**TASK DESCRIPTION:** Return all lines of the data in which the string "knee" occurs.

[Human keypoint data]
★ ★ ★ ★ ★

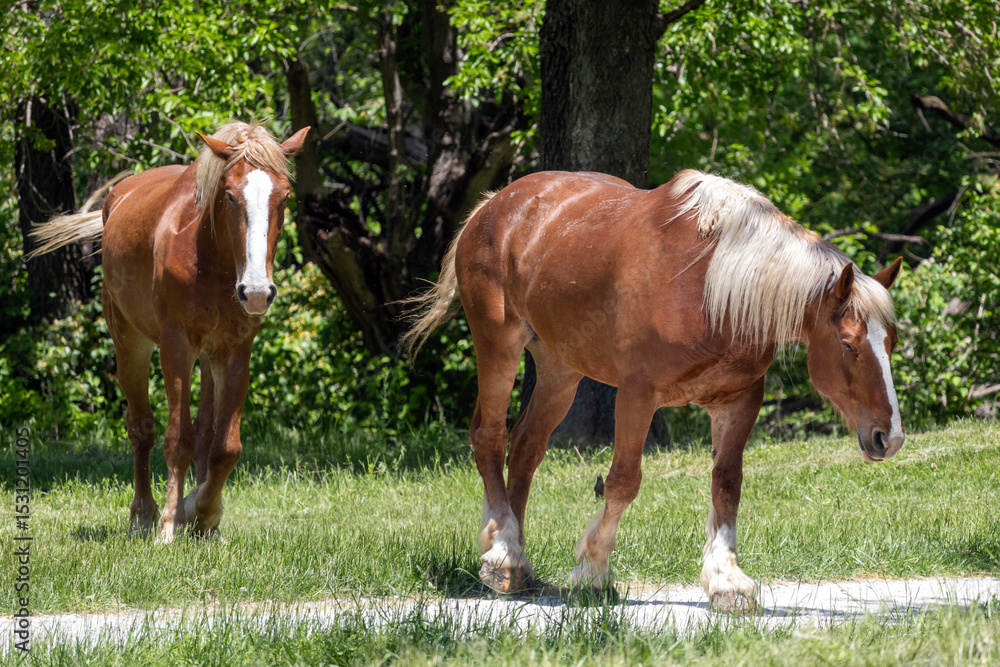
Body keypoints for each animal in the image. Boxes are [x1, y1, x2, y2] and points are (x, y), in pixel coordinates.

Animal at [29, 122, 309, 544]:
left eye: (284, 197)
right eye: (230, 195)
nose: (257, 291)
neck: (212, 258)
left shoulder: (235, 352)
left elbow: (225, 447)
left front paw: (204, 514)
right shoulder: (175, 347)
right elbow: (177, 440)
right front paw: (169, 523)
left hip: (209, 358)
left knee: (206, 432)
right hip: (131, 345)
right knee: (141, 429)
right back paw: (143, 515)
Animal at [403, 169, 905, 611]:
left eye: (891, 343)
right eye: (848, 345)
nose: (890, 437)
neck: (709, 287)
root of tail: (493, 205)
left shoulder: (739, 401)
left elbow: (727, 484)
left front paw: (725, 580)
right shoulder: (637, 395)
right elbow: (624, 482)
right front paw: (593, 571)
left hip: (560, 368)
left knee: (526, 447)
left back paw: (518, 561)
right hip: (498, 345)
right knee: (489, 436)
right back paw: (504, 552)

★ ★ ★ ★ ★

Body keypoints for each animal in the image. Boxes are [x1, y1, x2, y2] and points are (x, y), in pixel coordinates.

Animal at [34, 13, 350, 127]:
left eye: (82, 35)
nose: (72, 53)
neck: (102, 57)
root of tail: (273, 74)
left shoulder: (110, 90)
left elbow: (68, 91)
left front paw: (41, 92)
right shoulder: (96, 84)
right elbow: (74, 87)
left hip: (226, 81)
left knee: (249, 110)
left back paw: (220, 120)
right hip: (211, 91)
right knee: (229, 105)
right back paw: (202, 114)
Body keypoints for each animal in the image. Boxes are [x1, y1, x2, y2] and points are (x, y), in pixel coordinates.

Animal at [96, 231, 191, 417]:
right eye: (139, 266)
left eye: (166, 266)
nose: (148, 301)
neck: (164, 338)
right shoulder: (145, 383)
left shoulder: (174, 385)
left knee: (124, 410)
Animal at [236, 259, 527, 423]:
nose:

★ ★ ★ ★ ★

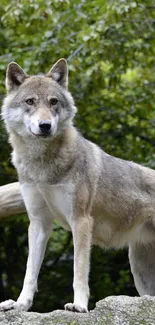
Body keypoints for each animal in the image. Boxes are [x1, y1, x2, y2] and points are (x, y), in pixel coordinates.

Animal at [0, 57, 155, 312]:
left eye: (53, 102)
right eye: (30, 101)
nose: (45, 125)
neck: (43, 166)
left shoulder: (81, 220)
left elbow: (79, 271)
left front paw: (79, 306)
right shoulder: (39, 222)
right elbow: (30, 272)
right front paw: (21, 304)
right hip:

★ ★ ★ ★ ★

**FINISHED TASK:**
left knee: (206, 432)
right knee: (141, 429)
left knee: (526, 447)
right knee: (489, 436)
left knee: (249, 110)
right knee: (229, 105)
left knee: (124, 410)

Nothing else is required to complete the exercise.